Engel riding out the tough times; introduces scrap bonus
In a challenging market for injection molding machines, Engel held its own last year, but is facing a sharp drop in...
In a challenging market for injection molding machines, Engel held its own last year, but is facing a sharp drop in sales this year.
Speaking at Engel’s press conference during NPE, Dr. Peter Neumann, CEO at the Austrian parent Engel Holding GmbH, said his company’s sales were 591 million euros (about $959 million Canadian) in the fiscal year ended March 2009. This was down from 622 million euros (about $1,009 million Canadian) for the fiscal year ended March 2008.
Neumann predicted a tough year ahead, with sales dropping by as much as 50%. However he said he was encouraged by Engel’s strong showing in Europe, where it held 27% market share in 2008. There is room to grow in North America, where Engel held 12% of market share in 2008 (higher in Canada, but lower in the US) against 25 to 30 competitors. There’s also a way to go for Engel in Asia, where it held 4% of the market last year. Overall, the company held a 13% share of the world market for injection molding machines in 2008.
Neumann stressed that Engel is a strongly financed, privately held company, well positioned to ride out the current market downturn.

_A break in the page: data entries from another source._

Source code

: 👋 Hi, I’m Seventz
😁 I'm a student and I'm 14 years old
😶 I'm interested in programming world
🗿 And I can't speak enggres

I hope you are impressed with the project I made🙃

Also at their NPE press conference, Engel announced that it is offering a “scrap bonus” – a US$5,000 incentive for companies to switch an old machine for a new one. This scrap bonus applies to any new Engel machine and is available until September 30, 2009.
“In this economic climate, all companies are looking for ways to cut costs and achieve savings, said Steve Braig, president of Engel North America. “Molders can look to find those savings by replacing inefficient machines that have been in service for many years.” The scrap bonus program will make it easier to do that.